Gli animali, e noi uomini tra questi, hanno invece l’intelligenza qui considerata semplicemente come “organismo o luogo del controllo e delle decisioni” principalmente in una parte del corpo, ovvero nel cervello e nella mente. Senza approfondire la questione che ci porterebbe lontano dal nostro focus, in questa sede ci limitiamo a constatare che gli esseri viventi del mondo animale vivono nell’equilibrio tra energia ed entropia e da questo equilibrio, naturalmente instabile, ne dipende la resilienza. Si tratta, appunto, di un equilibrio instabile che va sempre curato con la  massima attenzione e da cui dipende la vita.

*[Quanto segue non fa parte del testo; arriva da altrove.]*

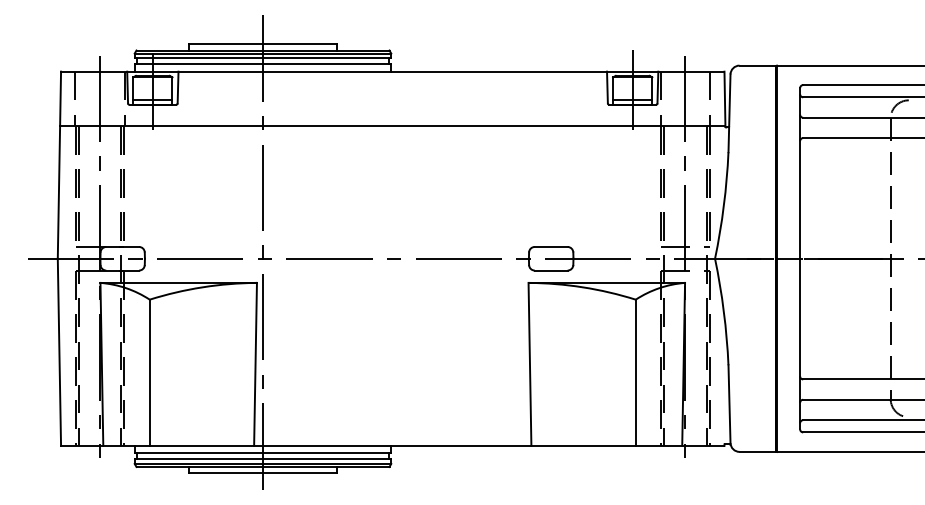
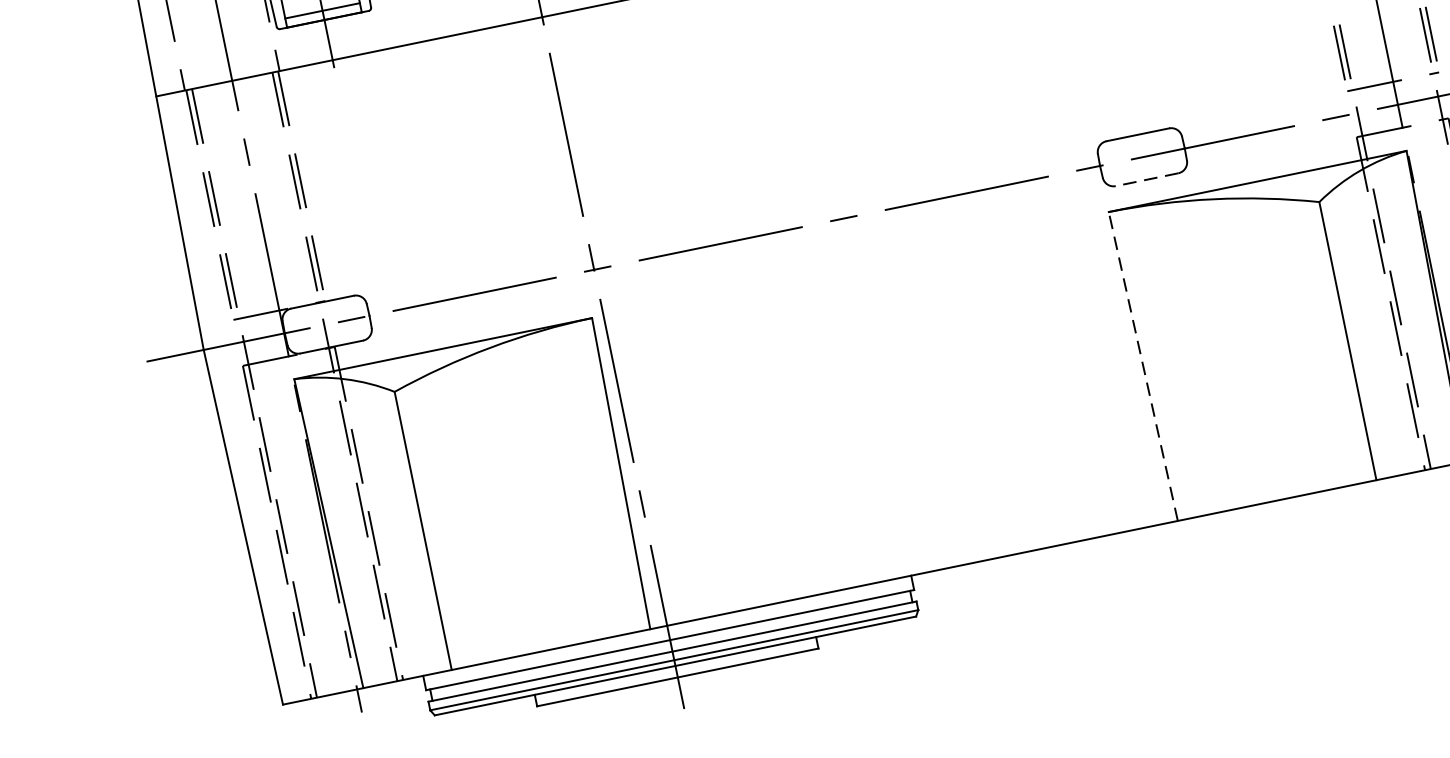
line: (550, 270) -> (1145, 179), solid -> dashed
line: (529, 363) -> (1142, 365), solid -> dashed

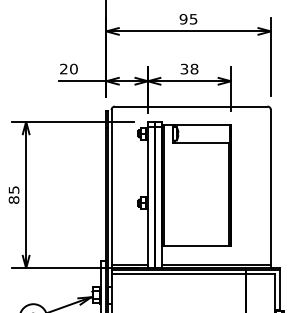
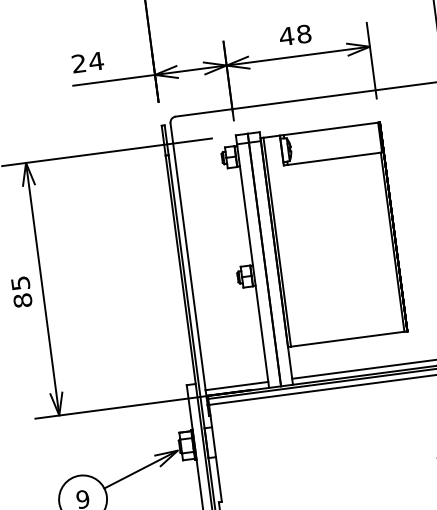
text: (73, 68) -> (95, 60), 20 -> 24
text: (184, 68) -> (286, 35), 38 -> 48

L’organismo vive e si sviluppa fino a quando immettiamo sufficiente energia in esso e il corpo è in grado di assimilarla e trasformarla. Quando la quantità di energia immessa non è più sufficiente a bilanciare i fenomeni degenerativi comunque insiti nell’organismo, prevale l’entropia che equivale a quanto visto nel succitato diagramma di Hooke. Da quel momento le deformazioni incominciano a divenire permanenti e non si è più in grado di tornare alle condizioni iniziali, possono intervenire malattie che saranno curate con i farmaci, gli antibiotici e quanto ci proviene dalla medicina e questo ci permetterà di continuare a vivere ancorché con gli acciacchi del caso, ma nel proseguo arrivano immancabilmente complicazioni di ogni tipo e ci si avvia con sufficiente regolarità verso l’irreversibilità della morte.

Si comprende allora che è meglio fare sempre tutto e di più per continuare a vivere in un ecosistema integrato, sostenibile e resiliente: è questo che ci permette di vivere e permette alle comunità viventi di sopravvivere e svilupparsi.